The Inquisitor nodded his head on the repeater screen, then it went blank.
So the woman out of time really has run out of time, thought the Admiral. To have come from tens of thousands of years in the past, from the time before the ancestors left the system, before the homeworld was destroyed. To have rejected the God of her fathers, only to fall to those who worship the same God, as he would have wanted to be worshipped. The Admiral shook his head as he walked over to the Com Officer’s station.
“We have the pyramid on the screen, Admiral,” said the Lieutenant, looking at the ancient object centered in the viewer.
“Send the signal, and let’s see what happens,” said the Admiral, grasping the back of the officer’s seat with his hand.
The Com Officer nodded and pushed the lit tabs of the touch display. “It’s on its way,” said the man, the tension displayed in the set of his eyes.
Who can blame him, thought the Admiral, his own hands tensing on the back of the chair. This could be the wipe them all out signal.
“Something’s happening,” said the tech, staring at the screen.
The Admiral watched as the view zoomed in to an area of the pyramid that was clear of the vines and lianas that draped the rest of the structure. Something was appearing there. Something that looked like a shadow against the sun dappled surface of the structure. It grew, and it took a moment for the Admiral to realize wh
at it was. “The door is opening,” he whispered while watching the entrance to the pyramid revealed. For generations his own people had tried to open the pyramids on the worlds they occupied, with no success. And here one was opening, and with it a possible link to the Donut.
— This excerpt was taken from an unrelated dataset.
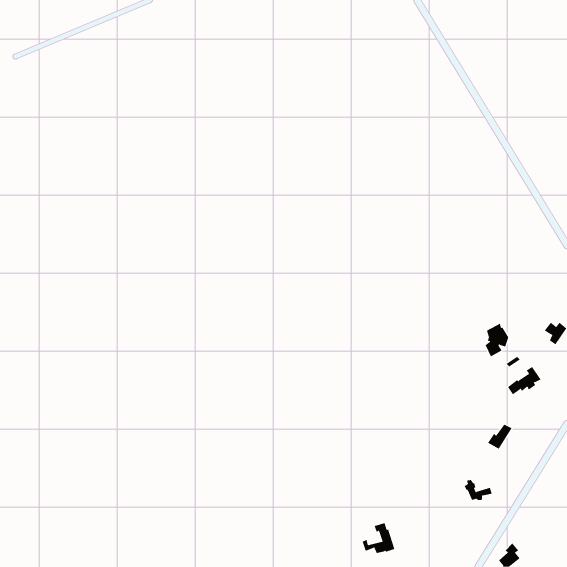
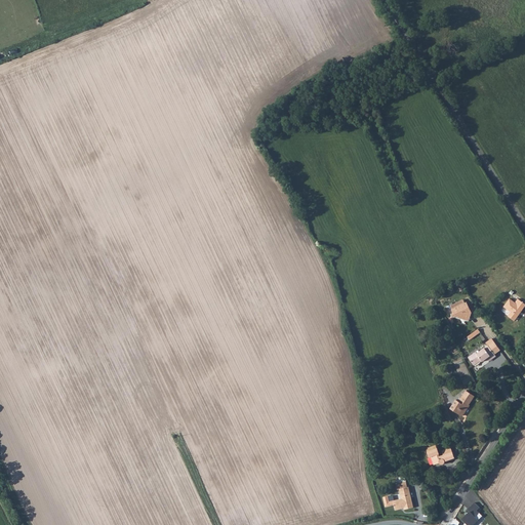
building: [362,523,395,554] -> [381,480,412,509]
“Get me Commodore Tisher,” ordered the Admiral, looking over at another com tech. Eight more ships had arrived from home. The Nation of Humanity was risking all on this venture, putting all of their starships in the Supersystem. Home was protected by less capable interplanetary vessels and orbital fortresses. It was a roll of the dice, but one Gerasi approved of.
“Admiral,” came the voice of the younger officer as his face appeared on the viewer.
“Tisher,” said Gerasi, walking over to look at the man eye to eye on the viewer. “I want all of your marines at that pyramid as soon as possible, along with as many naval techs as you can spare.”
“I saw the thing opening,” said the now wide eyed flag officer. “What are my men to do?”
“We have an opportunity to take the Donut,” said the Admiral, pointing at the pyramid on the other viewer. “Get your men down there, and tell them to jump through whatever open wormhole they find. If there is more than one, then send recon parties through them all, but the primary target is that station. Understood?”
“The Donut,” stammered the man, his face paling. “Do we dare send an invasion force there? What about the Abomination?”